▶ Your objective: Rewrite every line of the material below, replacing "common name" with "vernacular name" wherever it appears and leaving everything else unchanged.

▶ Given data:
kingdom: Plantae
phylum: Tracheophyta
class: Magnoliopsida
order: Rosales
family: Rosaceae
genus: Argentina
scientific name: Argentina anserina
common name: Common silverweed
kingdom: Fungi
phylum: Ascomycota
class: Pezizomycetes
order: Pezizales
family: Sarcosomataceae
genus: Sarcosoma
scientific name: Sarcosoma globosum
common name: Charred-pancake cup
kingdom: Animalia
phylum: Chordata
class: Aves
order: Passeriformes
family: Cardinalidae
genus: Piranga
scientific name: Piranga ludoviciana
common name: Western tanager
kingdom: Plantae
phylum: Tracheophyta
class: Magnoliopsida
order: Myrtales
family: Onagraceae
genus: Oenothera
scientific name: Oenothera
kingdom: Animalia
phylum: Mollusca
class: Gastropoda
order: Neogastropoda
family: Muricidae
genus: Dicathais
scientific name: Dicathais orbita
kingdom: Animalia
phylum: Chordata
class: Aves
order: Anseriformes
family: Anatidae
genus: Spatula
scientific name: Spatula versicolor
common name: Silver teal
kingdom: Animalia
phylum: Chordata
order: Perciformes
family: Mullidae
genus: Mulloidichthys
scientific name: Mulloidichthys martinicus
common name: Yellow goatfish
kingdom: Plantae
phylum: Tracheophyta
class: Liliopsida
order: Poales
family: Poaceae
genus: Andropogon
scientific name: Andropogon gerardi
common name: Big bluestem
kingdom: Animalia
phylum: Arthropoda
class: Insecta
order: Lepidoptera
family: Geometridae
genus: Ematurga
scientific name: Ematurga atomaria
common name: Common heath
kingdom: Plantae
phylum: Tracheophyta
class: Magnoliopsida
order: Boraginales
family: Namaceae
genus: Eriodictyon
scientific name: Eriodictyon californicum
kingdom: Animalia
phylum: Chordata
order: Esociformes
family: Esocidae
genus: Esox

▶ Result of the exercise:
kingdom: Plantae
phylum: Tracheophyta
class: Magnoliopsida
order: Rosales
family: Rosaceae
genus: Argentina
scientific name: Argentina anserina
vernacular name: Common silverweed
kingdom: Fungi
phylum: Ascomycota
class: Pezizomycetes
order: Pezizales
family: Sarcosomataceae
genus: Sarcosoma
scientific name: Sarcosoma globosum
vernacular name: Charred-pancake cup
kingdom: Animalia
phylum: Chordata
class: Aves
order: Passeriformes
family: Cardinalidae
genus: Piranga
scientific name: Piranga ludoviciana
vernacular name: Western tanager
kingdom: Plantae
phylum: Tracheophyta
class: Magnoliopsida
order: Myrtales
family: Onagraceae
genus: Oenothera
scientific name: Oenothera
kingdom: Animalia
phylum: Mollusca
class: Gastropoda
order: Neogastropoda
family: Muricidae
genus: Dicathais
scientific name: Dicathais orbita
kingdom: Animalia
phylum: Chordata
class: Aves
order: Anseriformes
family: Anatidae
genus: Spatula
scientific name: Spatula versicolor
vernacular name: Silver teal
kingdom: Animalia
phylum: Chordata
order: Perciformes
family: Mullidae
genus: Mulloidichthys
scientific name: Mulloidichthys martinicus
vernacular name: Yellow goatfish
kingdom: Plantae
phylum: Tracheophyta
class: Liliopsida
order: Poales
family: Poaceae
genus: Andropogon
scientific name: Andropogon gerardi
vernacular name: Big bluestem
kingdom: Animalia
phylum: Arthropoda
class: Insecta
order: Lepidoptera
family: Geometridae
genus: Ematurga
scientific name: Ematurga atomaria
vernacular name: Common heath
kingdom: Plantae
phylum: Tracheophyta
class: Magnoliopsida
order: Boraginales
family: Namaceae
genus: Eriodictyon
scientific name: Eriodictyon californicum
kingdom: Animalia
phylum: Chordata
order: Esociformes
family: Esocidae
genus: Esox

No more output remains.